你的任务 - 请从最后一句之后续写这篇关于归巢肽修饰Tβ4纳米颗粒靶向治疗急性心肌损伤的原文。

原文 -

--------------------------------------------------

归巢肽修饰Tβ4纳米颗粒靶向治疗急性心肌损伤的实验研究

Regenerative capacity of heart is limited after myocardial injury. Using active factor to promote endogenous repair has become a hotspot recently. Thymosinβ4（Tβ4）which is expressed in the embryonic heart, has great clinical conversion value, since it plays a key role in promotion cardiac precursor cells proliferation, migration and differentiation. However, the conventional administration route of Tβ4 lead to short plasma half-life and unsufficient drug accumulation in the injured heart, severely compromising the therapeutic benefits. After myocardial infarction, fibrin was specifically and predominantly expressed in the infarcted area. The time frame of fibrin expression is nearly coincident with the effective acting time of Tβ4. The spatiotemporal characteristics of fibrin expression after injury render fibrin a perfect target for Tβ4 delivery. Based on these rationales, here we tried to develop a novel targeting drug delivery system of Tβ4, with nanoparticles as the drug carriers, peptide CREKA with special high affinity for fibrin as the targeting moiety, and fibrin as the therapeutic target to delivery Tβ4 for acute heart injury region. It is expected to extend the plasma half-life of Tβ4, improve the drug concentration and retention in the infarct zone, subsequently prompt the activation of cardiac precursor cells , and finally augment the therapeutic benefits of Tβ4. Our study offers a new method for drug delivery in endogenous repair of heart and provides new perspective for targeting drug therapy of other tissues injury.

--------------------------------------------------

源数据 -
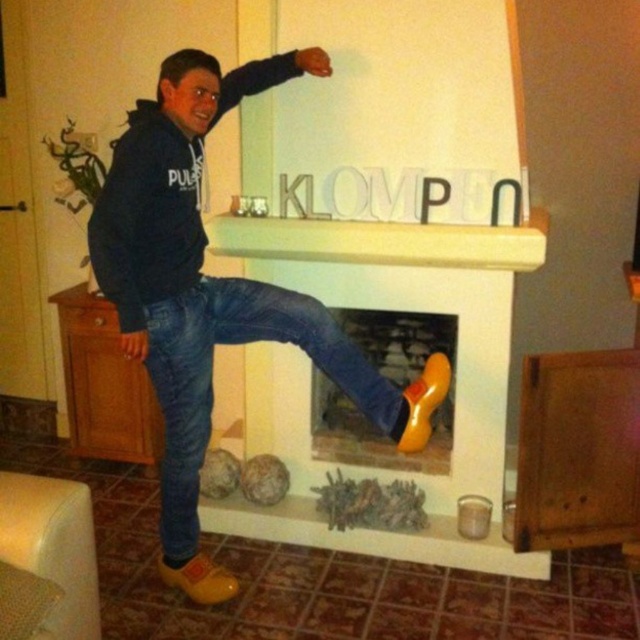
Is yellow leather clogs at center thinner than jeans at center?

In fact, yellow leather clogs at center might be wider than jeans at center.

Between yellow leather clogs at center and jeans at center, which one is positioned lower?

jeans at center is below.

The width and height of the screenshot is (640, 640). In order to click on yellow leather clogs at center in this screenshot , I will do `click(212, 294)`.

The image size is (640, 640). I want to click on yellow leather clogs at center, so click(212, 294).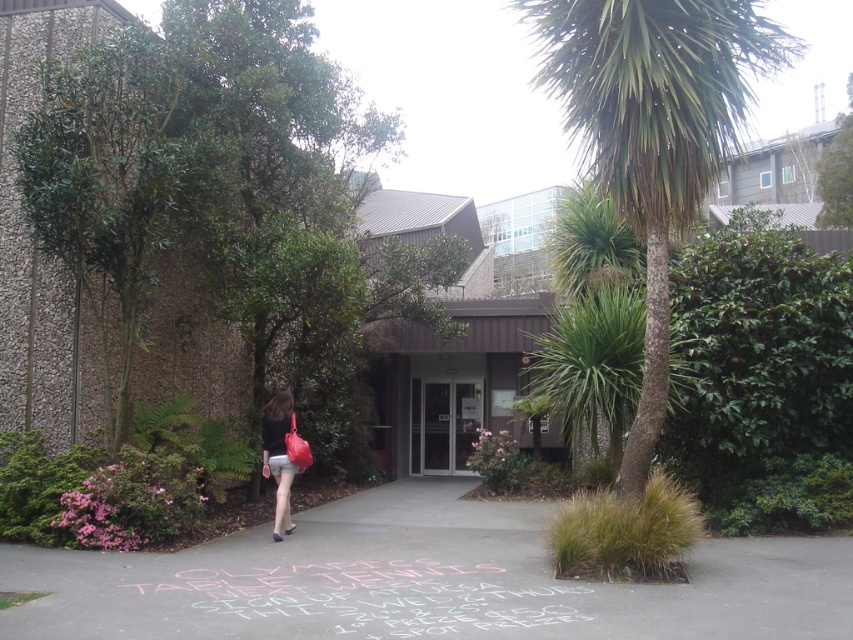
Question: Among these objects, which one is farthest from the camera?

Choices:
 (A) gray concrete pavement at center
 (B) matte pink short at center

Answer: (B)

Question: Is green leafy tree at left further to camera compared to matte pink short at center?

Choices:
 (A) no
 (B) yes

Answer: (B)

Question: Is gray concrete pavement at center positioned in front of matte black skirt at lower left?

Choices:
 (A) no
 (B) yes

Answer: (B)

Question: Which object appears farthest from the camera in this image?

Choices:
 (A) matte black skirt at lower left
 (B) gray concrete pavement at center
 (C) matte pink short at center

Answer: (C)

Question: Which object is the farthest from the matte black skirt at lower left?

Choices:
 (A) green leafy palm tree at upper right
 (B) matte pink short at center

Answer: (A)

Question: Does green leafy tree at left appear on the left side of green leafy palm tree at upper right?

--------------------------------------------------

参考答案 -
心肌损伤后自我修复能力有限，导入活性因子激活心脏内源性修复是近年研究热点。Thymosin β4（Tβ4）是胚胎心脏发育过程中特异性表达的多肽，可促进成体心脏前体细胞的增生、迁移和分化，具有临床转化价值。但Tβ4常规给药存在药物半衰期短、心脏损伤部位浓度低下二大局限性，严重削弱其疗效。由于心肌损伤后纤维蛋白在心梗区特异性表达，表达时间与 Tβ4作用时间一致，由此推断，纤维蛋白可作为药物靶向治疗的新靶点。基于此，本研究拟构建一个新型的Tβ4靶向递药平台：利用纳米颗粒（NP）作为载体，特异性靶向纤维蛋白的归巢短肽CREKA作为靶头，针对心肌损伤区细胞外基质纤维蛋白靶向递送Tβ4，从而延长药物半衰期，提高损伤区药物浓度，动员心脏自身前体细胞，实现Tβ4心肌修复能力的最大化。本研究旨在为心脏内源性修复提供新的给药策略，并为其他组织损伤的药物靶向治疗提供新视角。

心肌损伤后自我修复能力有限，Thymosin β4（Tβ4）可促进成体心脏前体细胞的增生、迁移和分化，具有临床转化价值。但Tβ4常规给药存在药物半衰期短、心脏损伤部位浓度低下二大局限性，严重削弱其疗效。本研究构建了一个新型的Tβ4靶向递药平台，利用纳米颗粒NP作为载体，归巢短肽CREKA作为靶头，针对心肌损伤区细胞外基质纤维蛋白靶向递送Tβ4，从而延长药物半衰期，提高Tβ4在心梗区的药物浓度，动员心脏自身EPDC细胞，提高Tβ4修复心肌损伤的疗效，为心脏内源性修复提供了新的给药策略，并为其他组织损伤的药物靶向治疗提供新视角。